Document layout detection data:
[Start of Attachment]
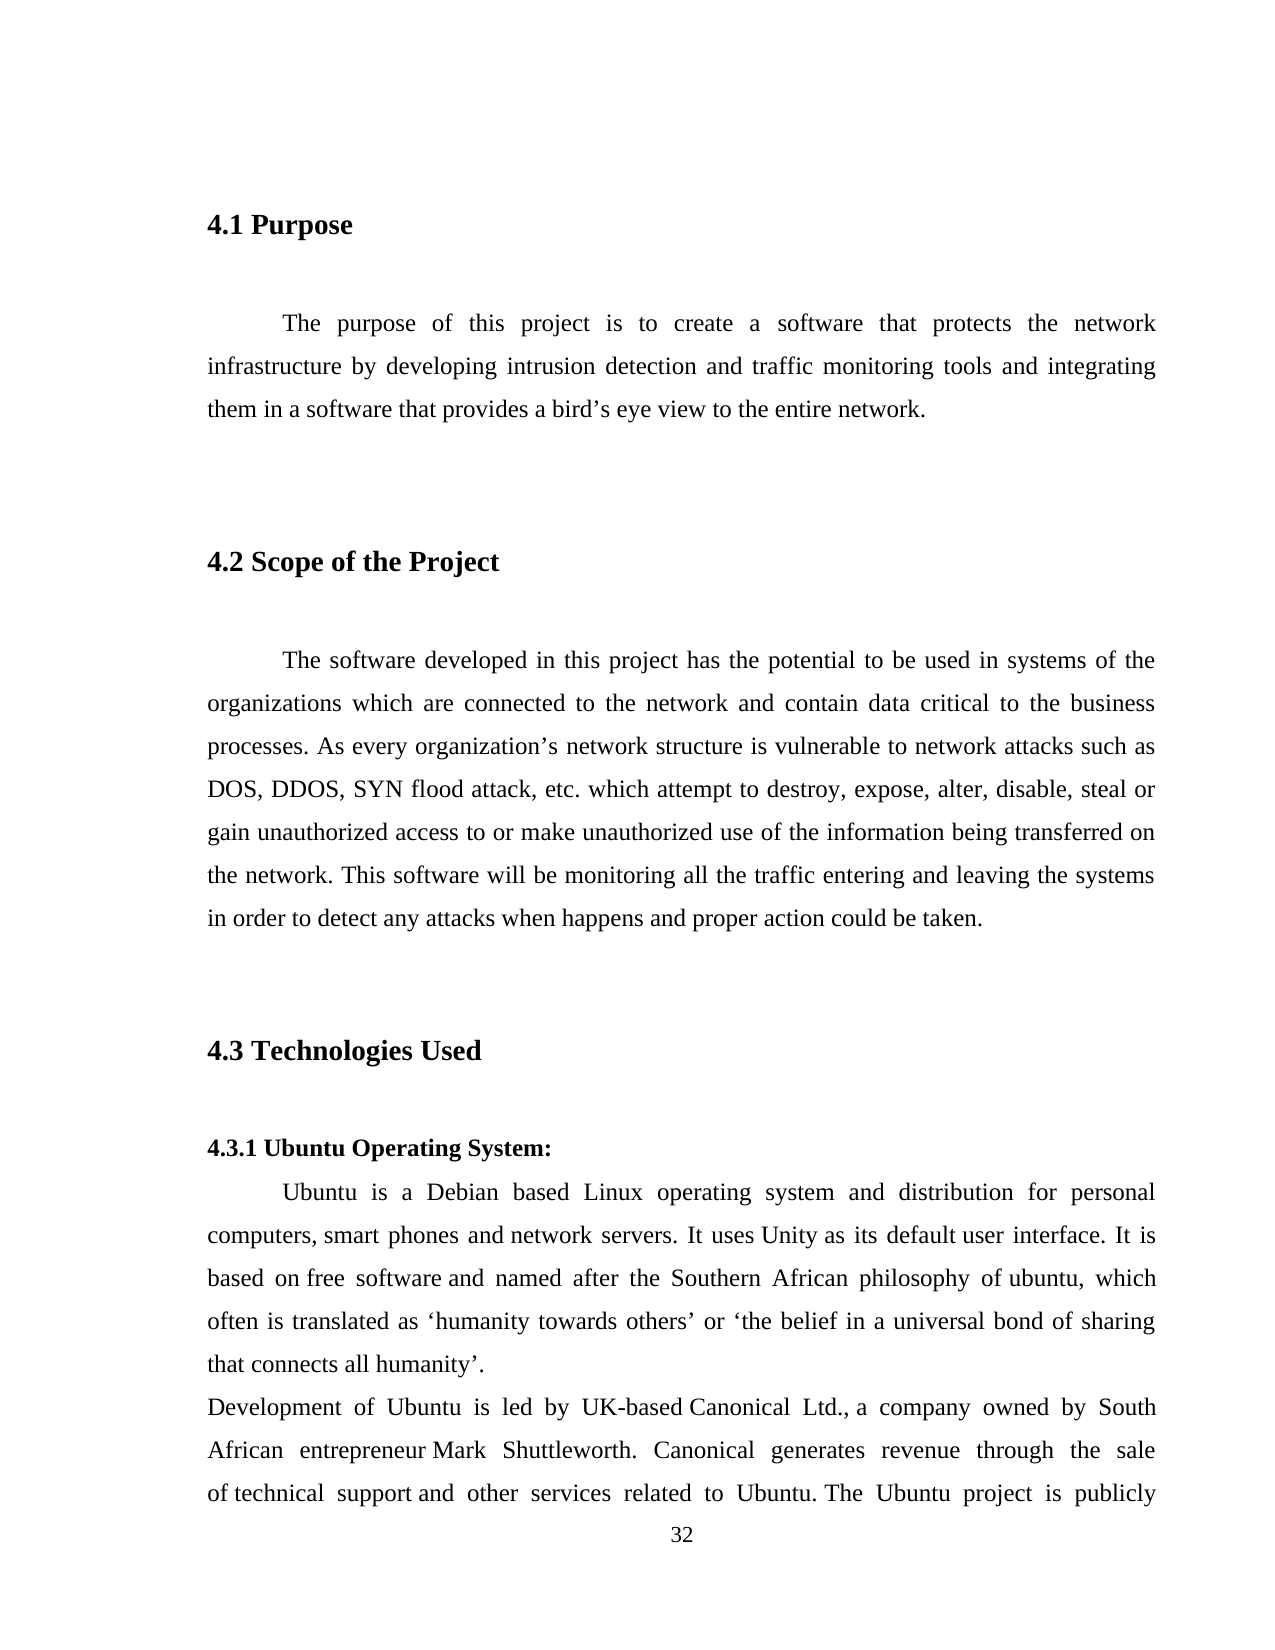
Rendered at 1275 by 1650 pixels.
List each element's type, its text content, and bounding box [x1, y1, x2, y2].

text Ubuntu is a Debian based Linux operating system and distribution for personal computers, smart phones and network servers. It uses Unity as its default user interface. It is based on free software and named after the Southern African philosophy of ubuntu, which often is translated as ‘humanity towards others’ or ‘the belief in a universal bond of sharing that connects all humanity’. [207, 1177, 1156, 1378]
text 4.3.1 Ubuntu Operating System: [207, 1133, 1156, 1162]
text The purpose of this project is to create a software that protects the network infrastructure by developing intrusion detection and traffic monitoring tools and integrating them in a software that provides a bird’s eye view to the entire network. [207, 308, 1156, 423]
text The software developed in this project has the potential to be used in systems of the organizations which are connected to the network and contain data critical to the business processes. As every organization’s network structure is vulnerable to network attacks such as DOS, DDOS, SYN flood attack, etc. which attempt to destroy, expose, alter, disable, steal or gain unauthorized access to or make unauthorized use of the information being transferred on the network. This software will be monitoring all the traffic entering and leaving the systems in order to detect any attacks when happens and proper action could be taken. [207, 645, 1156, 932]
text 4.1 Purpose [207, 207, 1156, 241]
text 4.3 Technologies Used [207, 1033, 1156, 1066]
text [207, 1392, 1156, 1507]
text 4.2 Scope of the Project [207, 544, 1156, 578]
[End of Attachment]
[Start of Attachment]
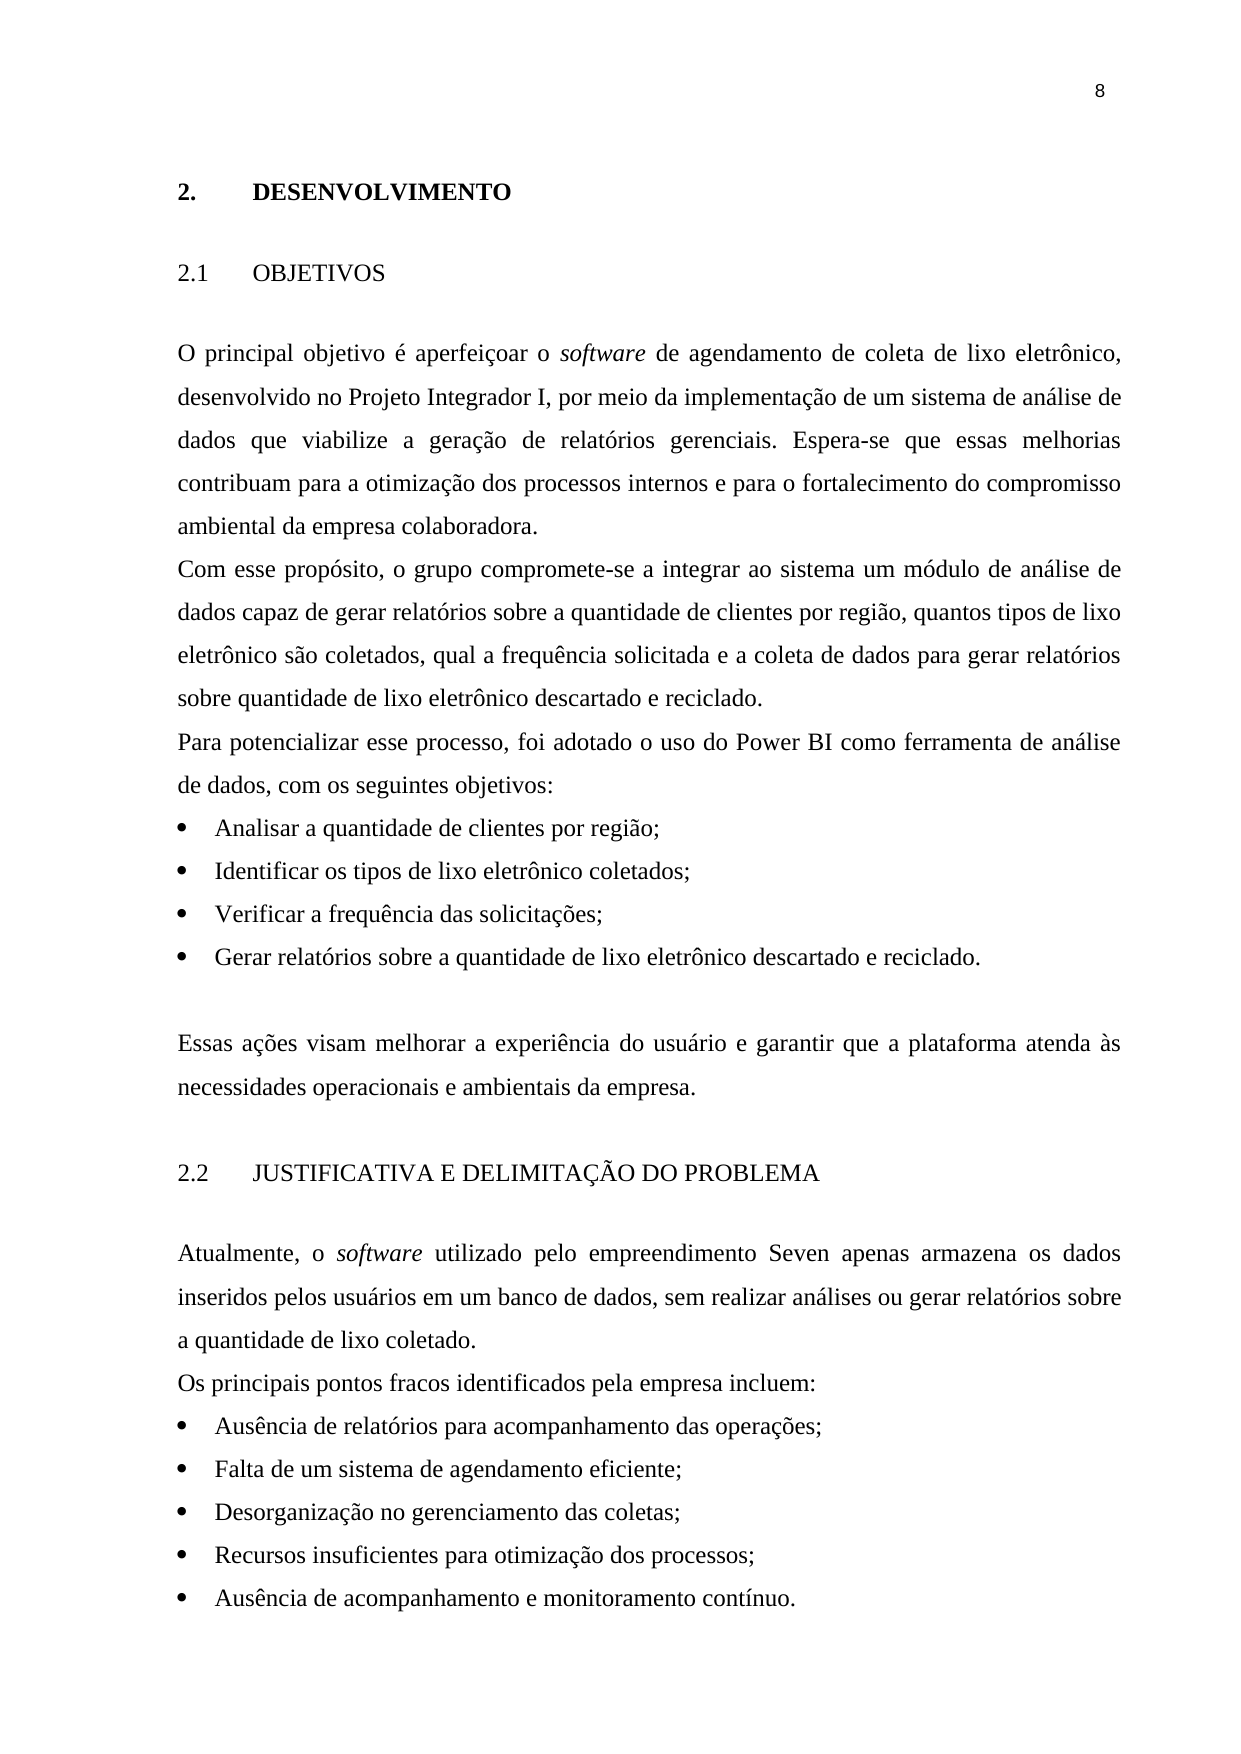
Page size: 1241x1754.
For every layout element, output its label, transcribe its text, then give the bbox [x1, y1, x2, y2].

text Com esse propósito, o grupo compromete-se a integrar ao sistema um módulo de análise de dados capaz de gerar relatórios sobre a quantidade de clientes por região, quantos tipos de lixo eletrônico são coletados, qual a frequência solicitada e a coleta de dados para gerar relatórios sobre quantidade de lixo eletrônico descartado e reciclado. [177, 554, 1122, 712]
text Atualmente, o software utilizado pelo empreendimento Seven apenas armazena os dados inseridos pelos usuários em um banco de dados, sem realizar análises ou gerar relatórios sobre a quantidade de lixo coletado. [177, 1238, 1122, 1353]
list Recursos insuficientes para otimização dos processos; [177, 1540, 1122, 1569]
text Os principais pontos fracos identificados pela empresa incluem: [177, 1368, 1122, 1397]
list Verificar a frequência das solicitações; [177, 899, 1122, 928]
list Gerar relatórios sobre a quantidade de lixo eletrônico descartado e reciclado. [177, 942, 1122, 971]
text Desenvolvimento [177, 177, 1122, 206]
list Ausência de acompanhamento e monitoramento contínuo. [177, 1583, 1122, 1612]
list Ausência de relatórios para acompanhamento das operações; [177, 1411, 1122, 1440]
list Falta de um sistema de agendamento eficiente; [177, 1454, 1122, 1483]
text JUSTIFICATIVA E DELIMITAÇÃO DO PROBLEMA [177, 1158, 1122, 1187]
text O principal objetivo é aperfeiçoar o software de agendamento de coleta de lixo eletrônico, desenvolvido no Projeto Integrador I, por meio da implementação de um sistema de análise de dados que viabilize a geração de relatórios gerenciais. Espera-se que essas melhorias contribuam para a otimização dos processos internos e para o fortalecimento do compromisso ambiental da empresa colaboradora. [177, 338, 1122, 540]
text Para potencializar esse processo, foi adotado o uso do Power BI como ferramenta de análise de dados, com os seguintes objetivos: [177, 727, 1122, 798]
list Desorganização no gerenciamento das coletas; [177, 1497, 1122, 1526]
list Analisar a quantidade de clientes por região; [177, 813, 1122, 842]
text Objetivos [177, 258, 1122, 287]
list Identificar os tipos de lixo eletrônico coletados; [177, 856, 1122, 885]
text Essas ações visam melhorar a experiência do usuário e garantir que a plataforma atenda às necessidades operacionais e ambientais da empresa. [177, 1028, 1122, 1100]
[End of Attachment]
[WORK TO COMPLETE] Copy each line from the data that features the string "acompanhamento".

[WRITTEN ANSWER]
list Ausência de acompanhamento e monitoramento contínuo. [177, 1583, 1122, 1612]
list Ausência de relatórios para acompanhamento das operações; [177, 1411, 1122, 1440]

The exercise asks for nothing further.